I walked off the dueling platform.

The crowd parted before me, splitting open like a severed sea. People lowered their heads, shrank aside, or nailed their eyes firmly to the floor. No one was smiling anymore.

I walked down that open corridor, heading straight for the darkest corner at the edge of the arena.

Kane stood there.

His heavy broadsword was drawn halfway from its scabbard, but he wasn't holding the hilt. His right hand squeezed tight over the exposed steel of the razor-sharp blade. A dark liquid seeped through his fingers, dripping down. Drop after drop, splashing into the cracks between the floor tiles. He hadn't rushed the stage. He had used this exact method to nail himself in place, using agonizing physical pain to suppress his primal instinct.

I stopped right in front of him, barely half a step away.

The spot on my chest where the curse hit began its violent backlash.
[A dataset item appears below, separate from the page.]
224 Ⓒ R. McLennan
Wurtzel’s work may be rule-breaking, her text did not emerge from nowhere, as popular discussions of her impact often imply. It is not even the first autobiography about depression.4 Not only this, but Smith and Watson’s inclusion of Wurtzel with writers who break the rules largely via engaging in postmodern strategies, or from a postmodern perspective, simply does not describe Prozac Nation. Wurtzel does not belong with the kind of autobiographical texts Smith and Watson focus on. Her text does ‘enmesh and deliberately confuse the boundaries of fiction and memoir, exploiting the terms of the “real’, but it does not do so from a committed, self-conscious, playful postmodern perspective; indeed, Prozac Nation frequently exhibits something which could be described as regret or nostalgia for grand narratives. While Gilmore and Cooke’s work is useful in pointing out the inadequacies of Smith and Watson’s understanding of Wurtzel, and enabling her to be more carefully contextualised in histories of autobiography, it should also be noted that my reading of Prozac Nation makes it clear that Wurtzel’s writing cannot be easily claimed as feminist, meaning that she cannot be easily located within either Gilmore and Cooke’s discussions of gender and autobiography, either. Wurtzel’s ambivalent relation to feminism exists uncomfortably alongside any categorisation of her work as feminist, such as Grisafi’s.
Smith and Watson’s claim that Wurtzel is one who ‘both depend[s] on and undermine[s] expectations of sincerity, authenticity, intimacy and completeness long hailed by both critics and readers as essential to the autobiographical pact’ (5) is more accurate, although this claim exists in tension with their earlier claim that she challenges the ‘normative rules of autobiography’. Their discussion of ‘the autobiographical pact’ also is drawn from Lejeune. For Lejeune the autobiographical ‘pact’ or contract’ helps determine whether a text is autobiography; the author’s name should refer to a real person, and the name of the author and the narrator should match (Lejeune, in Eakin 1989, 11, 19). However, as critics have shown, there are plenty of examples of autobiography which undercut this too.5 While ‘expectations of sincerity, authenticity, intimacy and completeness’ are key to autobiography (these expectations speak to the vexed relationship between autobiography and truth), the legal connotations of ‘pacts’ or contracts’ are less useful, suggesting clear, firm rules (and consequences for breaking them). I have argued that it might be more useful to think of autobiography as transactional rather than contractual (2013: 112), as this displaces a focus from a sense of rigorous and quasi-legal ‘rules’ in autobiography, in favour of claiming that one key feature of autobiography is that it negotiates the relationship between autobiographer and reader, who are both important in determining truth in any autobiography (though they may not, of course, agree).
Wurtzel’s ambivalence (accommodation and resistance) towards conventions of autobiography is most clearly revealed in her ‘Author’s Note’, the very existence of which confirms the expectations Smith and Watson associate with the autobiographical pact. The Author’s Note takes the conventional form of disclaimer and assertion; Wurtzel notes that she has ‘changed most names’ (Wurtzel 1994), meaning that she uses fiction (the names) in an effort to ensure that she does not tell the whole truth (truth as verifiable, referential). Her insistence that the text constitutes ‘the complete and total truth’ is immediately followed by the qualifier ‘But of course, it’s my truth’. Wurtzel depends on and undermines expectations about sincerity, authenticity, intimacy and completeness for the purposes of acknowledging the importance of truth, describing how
A deep, splintering agony rolled up from my core in waves, shooting from my spine, up through my neck, straight into the back of my skull. The strength in my legs was bleeding away at a speed I could clearly feel. I watched his eyes sweep over the gaping hole in my uniform, the dried streak of blood at the corner of my mouth, and the bare fingertips of my burned hand. They were trembling. He saw it.

"Kane."

I spoke at a volume only he could hear.

"Catch me."

The second my knees gave out completely, my vision faded to black with terrifying speed. But the moment my back was caught, I heard the breath I'd been holding in my chest finally, fully exhale. A pair of strong arms completely enveloped me.

Right before my eyes slid shut, I felt the hand that had been gripping the bare blade let go. A blood-stained palm pressed flat against my back. It was warm.